Factors Affecting Solubility
Introduction
Why is it that some soluble solids take so much longer to dissolve than others? What factors affect the rate of dissolving? Understanding solutions is important when studying chemistry since solutions are used to perform so many chemical reactions. In this laboratory activity, you will test several factors and observe how each factor affects the rate of a solute dissolving in a solvent.
Concepts
- Solutions
- Solubility
- Rate of dissolving
Background
Solvation Is a Surface Phenomenon The process of a solid solute dissolving in a solvent is a surface phenomenon. Dissolving is a surface phenomenon because it is those molecules or ions at the surface of the solid, not those in the interior, or bulk, of the solid, that interact and dissolve in the surrounding solvent.
In aqueous solutions, the solvent is water. Some of the water molecules dissociate to form hydrogen ions, H+, and hydroxide ions, OH–. If an ionic crystal is added to water, the H+ and OH– ions interact with the ions at the surface of a crystal, pulling them from the crystal lattice into the solution. For example, if a sodium chloride crystal is added to water, the sodium ions, Na+, and chloride ions, Cl–, on the surface of the crystal dissociate (move from the crystal lattice to solution) to form aqueous Na+ and Cl– ions. The positively charged Na+ ions will be surrounded by the negatively charged OH– ions, while the negatively charged Cl– ions are surrounded by the positively charged H+ ions. These ionic attractions between the crystal’s ions and water’s ions make it favorable for the sodium chloride crystal to dissolve in water.

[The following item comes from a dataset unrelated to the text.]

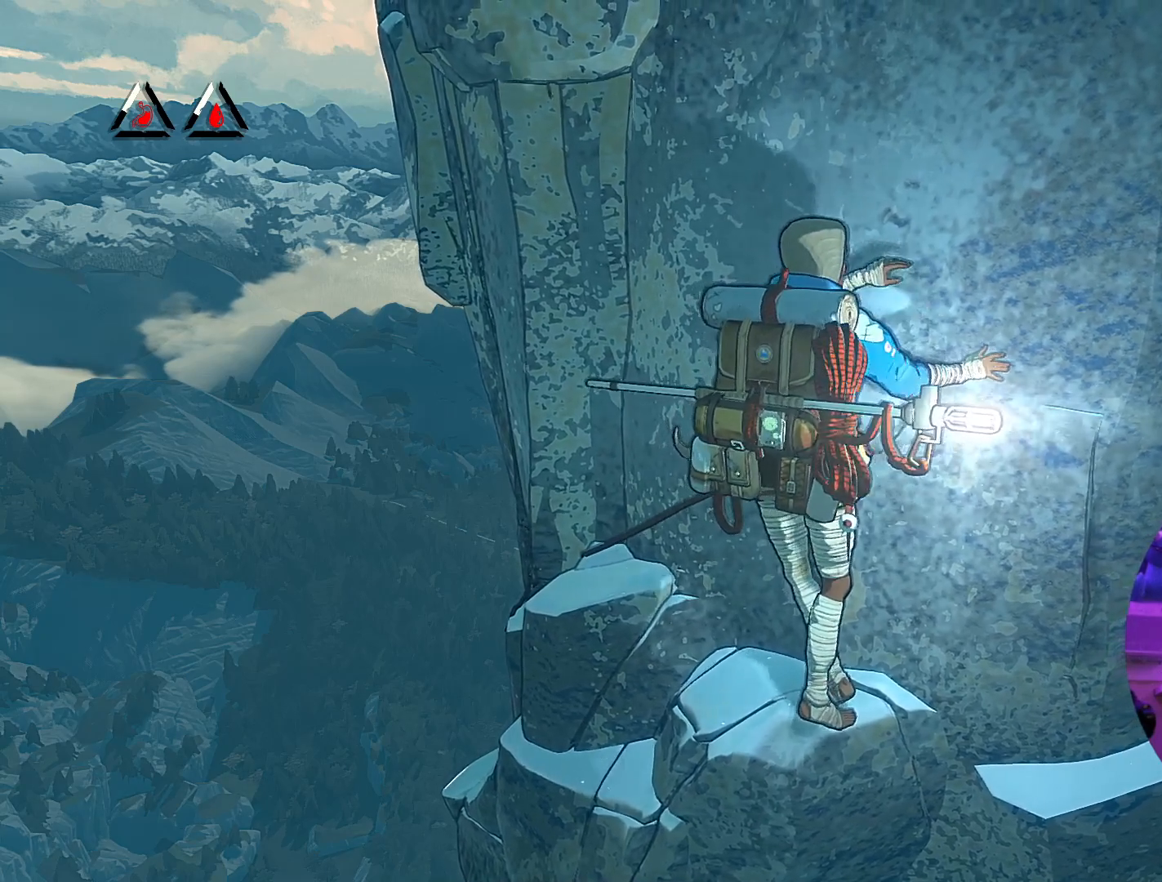
{"buttons": ["R1"], "left_stick": "center", "right_stick": "center", "events": [[400, "R1", "down"]]}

As the surface ions dissolve, the next layer of ions now becomes the surface layer. This new surface layer interacts with the ions already in solution as described above. This interaction at the surface of a crystal continues until the crystal is completely dissolved, or until the solution can accept no more solute.

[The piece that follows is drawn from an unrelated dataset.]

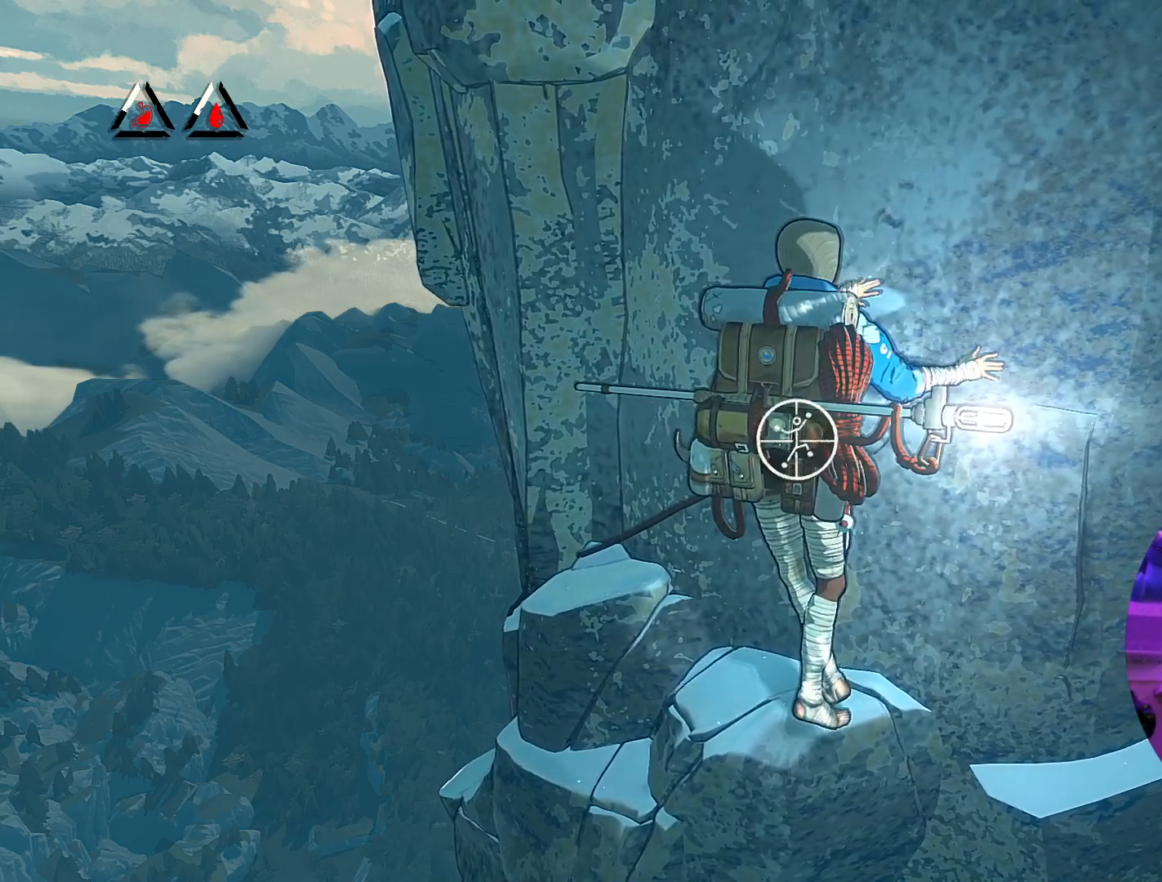
{"buttons": ["R1"], "left_stick": "center", "right_stick": "center", "events": []}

Factors Affecting the Rate of Dissolving The rate at which a substance dissolves in water depends upon four factors: stirring, temperature, surface area, and the amount of solute already dissolved in solution. Each of these is addressed in detail.
Stirring. Stirring helps to dissolve a solute by bringing fresh solvent in contact with the solute crystal at a faster rate. As the surface layer of a solute crystal dissolves, the solution surrounding the crystal tends to have a high concentration of dissolved solute, which tends to slow down the rate of dissolving. By stirring the solution, the dissolved solute is transferred to other regions of the solution more quickly and fresh solvent is made available so that the next surface layer on the undissolved solute crystal can now dissolve.

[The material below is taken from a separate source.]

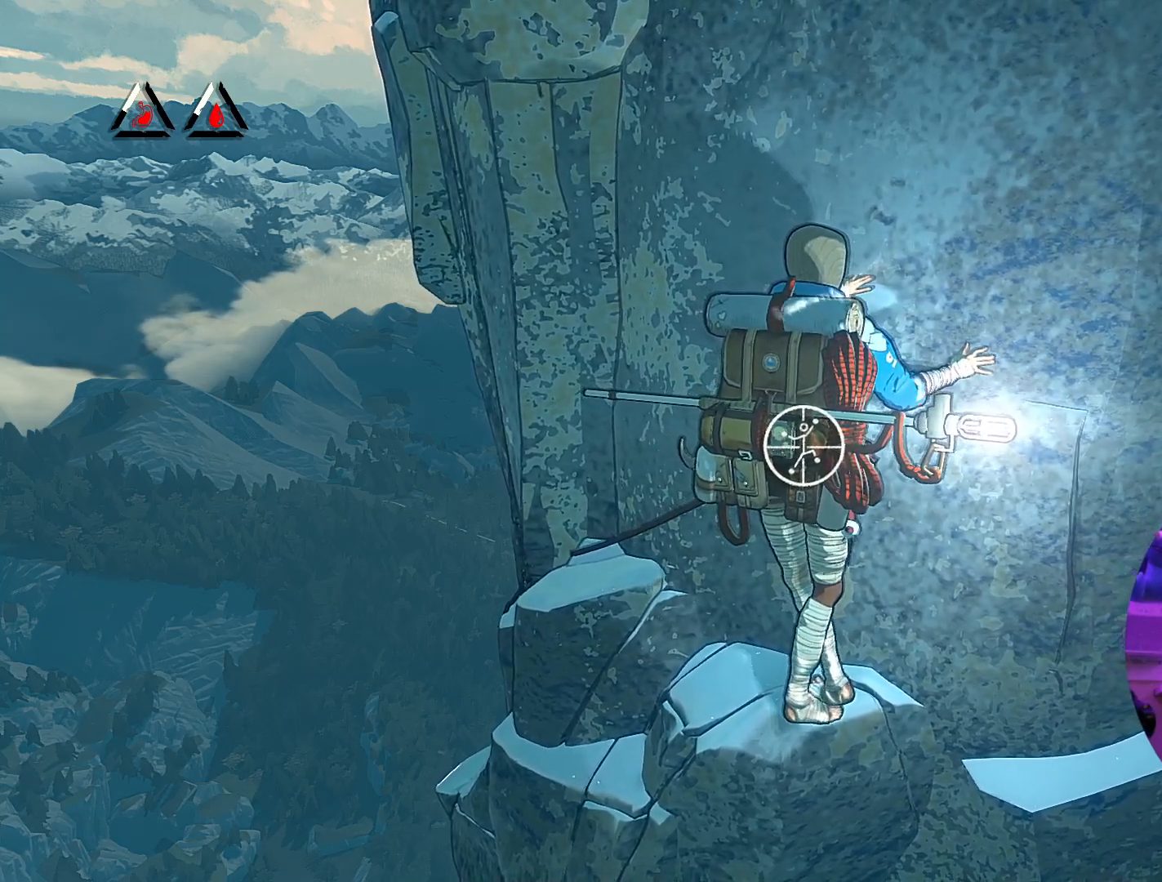
{"buttons": [], "left_stick": "right", "right_stick": "center", "events": [[50, "left_stick", "right"], [183, "left_stick", "up-right"], [317, "R1", "up"], [417, "left_stick", "right"]]}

Temperature. When the temperature of a solution is increased, the average kinetic energy of the molecules and ions in solution is also increased. This means that both the solvent and dissolved solute particles are traveling from one region of the solution to another region more quickly as the temperature is raised. This increased movement increases the rate at which fresh solvent is brought into contact with the undissolved solute crystal. Just as with stirring, bringing fresh solvent in contact with the undissolved solute crystal at a faster rate increases the rate at which the solute crystal will dissolve. In addition, the solvent particles have more energy to remove particles from the surface layer of the solute crystal.
Surface Area. Because dissolving occurs at the surface of a crystal, the more solute surfaces that are exposed to solvent, the faster the solute will dissolve. Therefore, increasing the surface area of the solute to be dissolved increases the rate at which it will dissolve. The surface area is increased, for example, by grinding up one large crystal into many small crystals or granules. Each of the small pieces is surrounded by a surface layer which can dissolve in solution as soon as the solute is added to solution.
Amount of Solute Already Dissolved in Solution. As a solute dissolves, the concentration of dissolved solute is greatest in the region directly adjacent to the solute crystal. This slows the rate at which additional solute can be dissolved. Stirring or raising the temperature helps to distribute these dissolved solute particles into other regions of solution more quickly, which increases the rate of dissolving. Why does the concentration of solute already dissolved affect the rate at which additional solute can dissolve? Each substance has a given solubility in water. Its solubility determines how much of that solute can dissolve in a given volume of water at a given temperature. Solubility varies from solute to solute. Some solutes are extremely soluble, while others are only slightly soluble. This means that the water surrounding the solute can only accept a certain number of grams of solute in a given volume. Imagine that the water has a specific number of seats in which dissolved solute particles can sit. As these seats become filled, it is harder for an undissolved solute particle to find an empty seat, and it takes that particle longer to find an empty seat before it can dissolve.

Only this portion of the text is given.